One of the most common illnesses that a child can develop is an ear infection. However, while they are more common in children, adults can still develop them – and when this happens, they can be more serious. In adults, ear infections must be monitored closely and diagnosed by an ENT doctor early to avoid complications as a result. Some situations can put an adult more at risk for ear infections, but prevention and treatment are both options to prevent an ear infection from becoming a common complication in your life.
Symptoms of ear infection
Recognizing the signs that an ear infection is developing may be difficult for you, but if they become a recurring theme in life, you may start to recognize it later on. The ear is one of the most intricate and complicated parts of the body. The structure is delicate, and there are several chambers to consider, and an ear infection can develop in any of the inner, middle and outer ear chambers. The most common place to develop a disease is the middle ear, but the outer ear is also affected sometimes.
Inner ear infection
When an inner ear infection occurs, this is usually a sign of something going on elsewhere in the body. Some of the symptoms of an inner ear infection that are common include:
• Hearing loss
• Balance issues
Sometimes, a discharge can come from the ear, but it's a sign of something more serious than an infection; usually a perforated eardrum. An appointment with an ENT doctor is essential if you notice blood or discharge coming from the ear. There are a variety of diseases that occur in each chamber of the ear, and each infection is different.
The eardrum is located just in front of the middle ear, and the infections usually begin when viruses or other bacteria that affect the eyes, mouth and nose get trapped here. The feeling of clogged ears is the result of this bacteria, and those who have a middle ear infection have trouble with their hearing with a fluid buildup in the back behind the drum. With fluid accumulations, the pressure pushes on the eardrum and fluid can drain from the ear itself.
Outer ear infections
Sometimes, an outer ear infection can begin with a rash on the outside of the ear. This rash is itchy, and as the external ear canal is a balanced breeding ground for germs to build, outer ear infections can occur.
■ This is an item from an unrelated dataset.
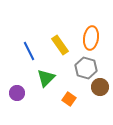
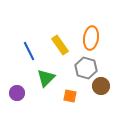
brown circle: moved 1 px right, 1 px up
orange square: moved 1 px right, 3 px up; rotated 24 degrees counterclockwise
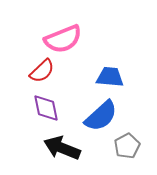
Injuries to the ear or irritation can cause outer ear infections, and the most common symptoms are swelling, pain, tenderness and red skin.
When to see an ENT doctor
You should see an ENT doctor if three days have passed without improvement in your symptoms, and you should be seen straight away if you start to lose your balance.
Ear infection diagnosis
Being diagnosed with an ear infection can be a relief; you've dealt with pain for a while now, so it's time to get your diagnosis and subsequent treatment. Your ENT doctor will need to talk you through your medical history, any issues leading up to your pain beginning and they'll talk to you about any medication that you may be taking. Mostly, an ENT doctor will use an otoscope to view your eardrum and ear canal. This will allow them to see signs of infection and sometimes, a small blast of air is released into your ear to see how the eardrum reacts. This observation can help your ENT doctor to diagnose your ear infection.
Treating your ear infection
There are some cases where an ear infection won't need any treatment at all, and after a time, it will clear up on its own. Symptoms can be managed with rest, fluids and the occasional pain killer, but it's important not to try and guess what treatment you need. An ENT doctor can prescribe antibiotics to knock out an infection that's causing you pain and fever, and most ear infections can be managed with over the counter medications. Your ENT doctor will go through the home care methods you can use, including ear drops and warm compresses.